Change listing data
"""

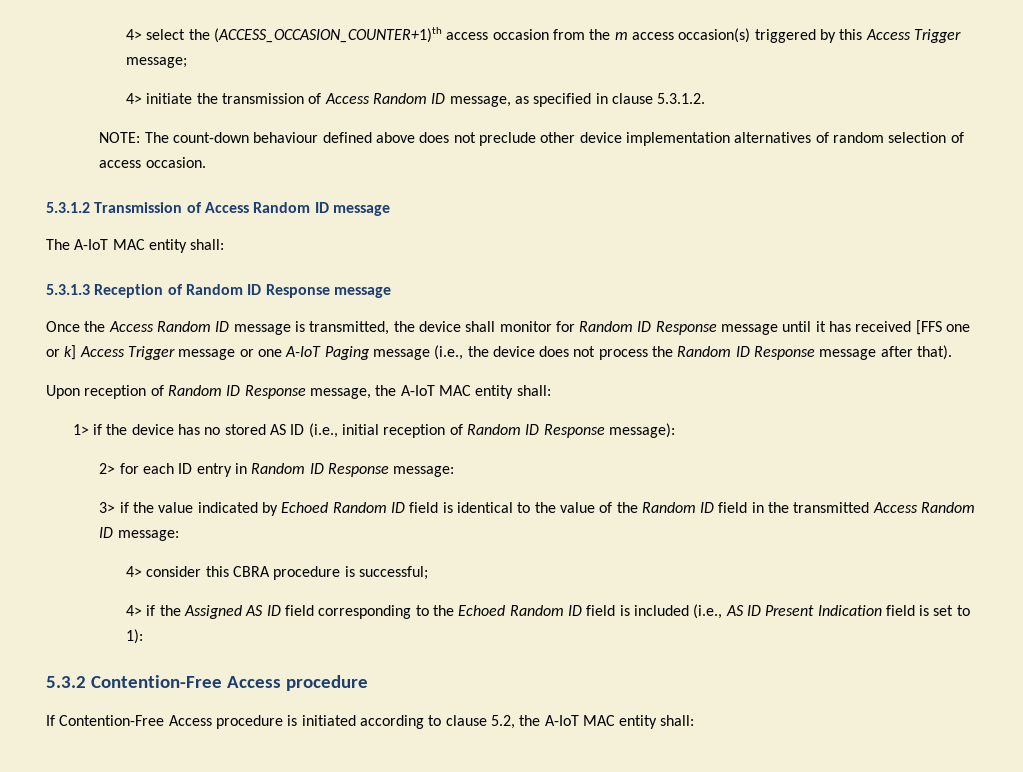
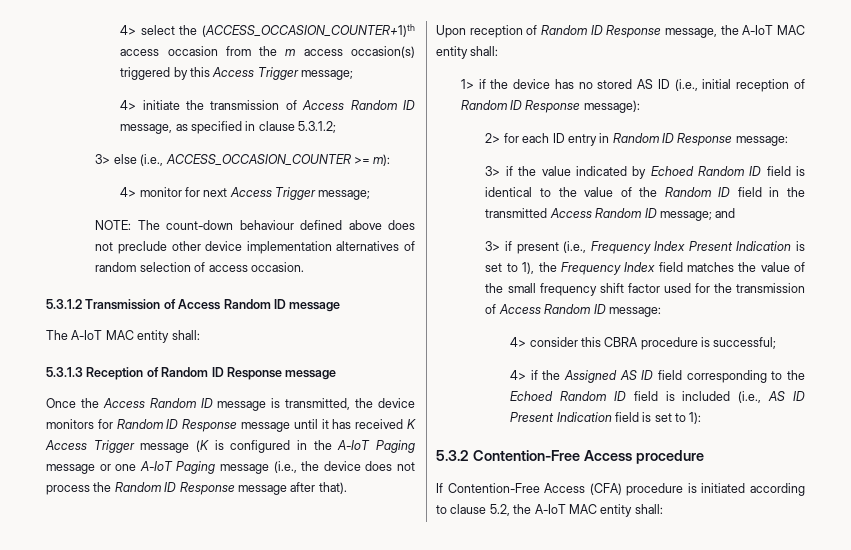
[657,93,706,104] 5.3.1.2. -> [298,121,337,133] [95,154,391,166] [120,187,371,200] 5.3.1.2; // 3> else (i.e., ACCESS_OCCASION_COUNTER >= m): // 4> monitor for next Access Trigger message;
[465,321,552,332] shall monitor -> [46,419,94,429] monitors
[915,320,971,335] [46,345,175,360] [FFS one or k] Access Trigger -> [407,419,417,429] [45,440,415,453] K Access Trigger message (K is configured in the A-IoT Paging
(114, 532) none -> [659,208,736,221] [485,241,806,254] [485,262,806,275] [485,283,805,296] [485,304,606,314] message; and // 3> if present (i.e., Frequency Index Present Indication is set to 1), the Frequency Index field matches the value of the small frequency shift factor used for the transmission of Access Random ID
(212, 720) none -> [589,483,622,495] (CFA)

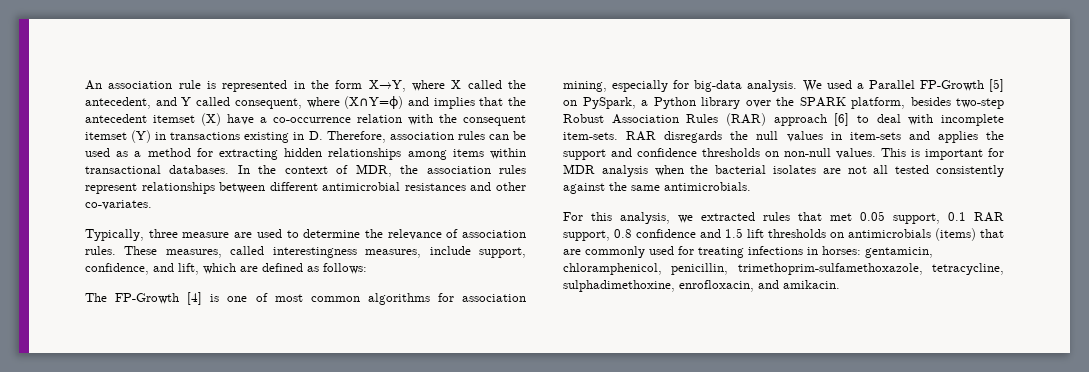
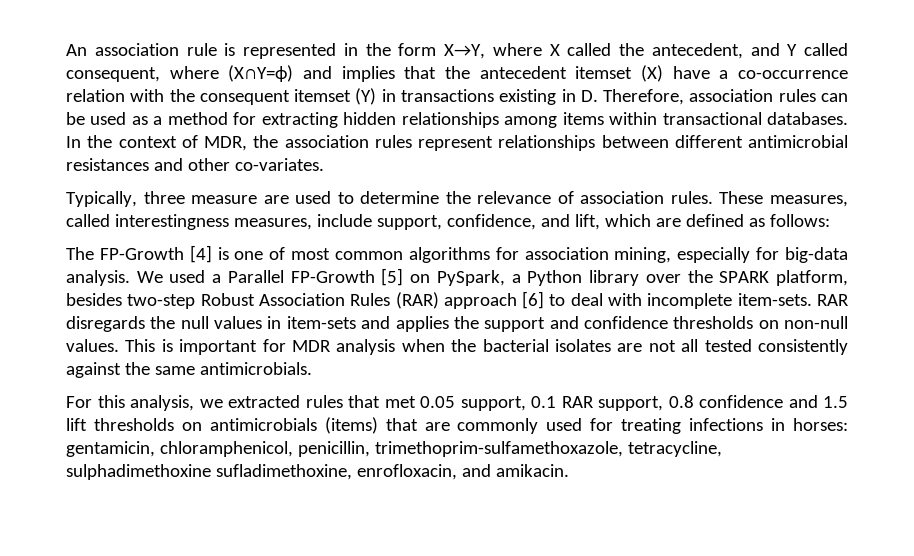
[563,280,675,292] sulphadimethoxine, -> [66,464,352,480] sulphadimethoxine sufladimethoxine,

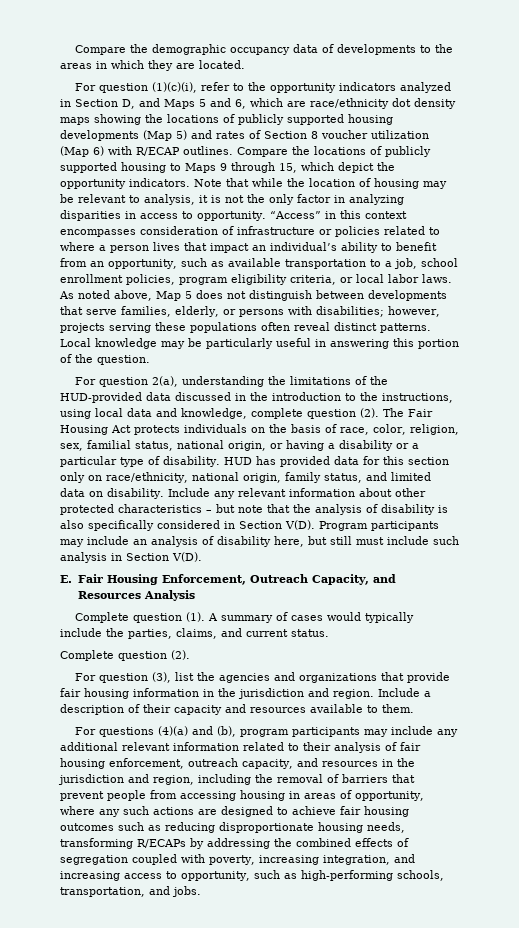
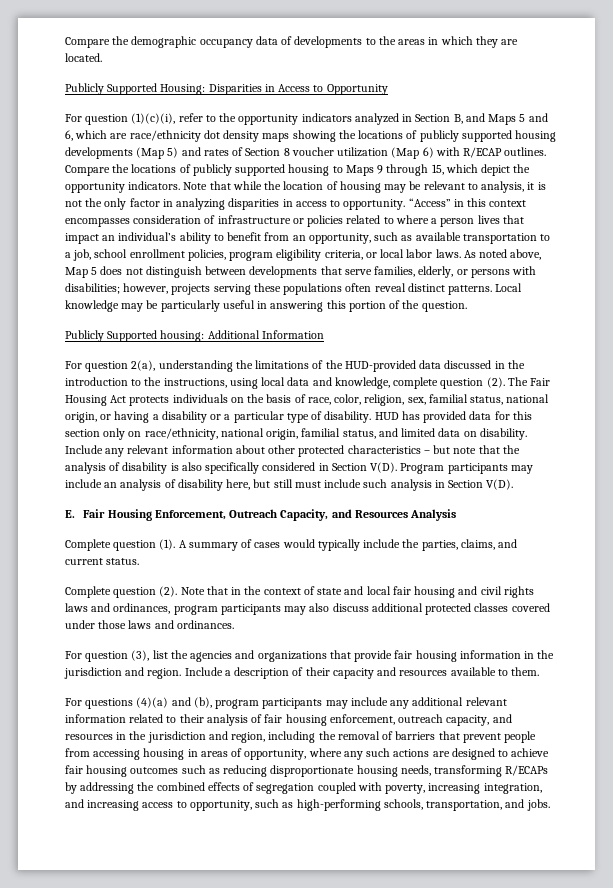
(245, 64) none -> [65,83,388,95] // Publicly Supported Housing: Disparities in Access to Opportunity
[122,99,135,109] D, -> [453,114,463,124] B,
(150, 360) none -> [65,330,324,342] // Publicly Supported housing: Additional Information
[284,472,321,483] family -> [301,428,341,437] familial
(190, 655) none -> [180,586,534,598] [65,603,550,615] [65,620,234,629] Note that in the context of state and local fair housing and civil rights laws and ordinances, program participants may also discuss additional protected classes covered under those laws and ordinances.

"""

• **TRY IT**
Find "[284,472,321,483] family ->" in the data above, then repeat that line and all lines after it exactly, ending with the final line.

• **RESULT BELOW**
[284,472,321,483] family -> [301,428,341,437] familial
(190, 655) none -> [180,586,534,598] [65,603,550,615] [65,620,234,629] Note that in the context of state and local fair housing and civil rights laws and ordinances, program participants may also discuss additional protected classes covered under those laws and ordinances.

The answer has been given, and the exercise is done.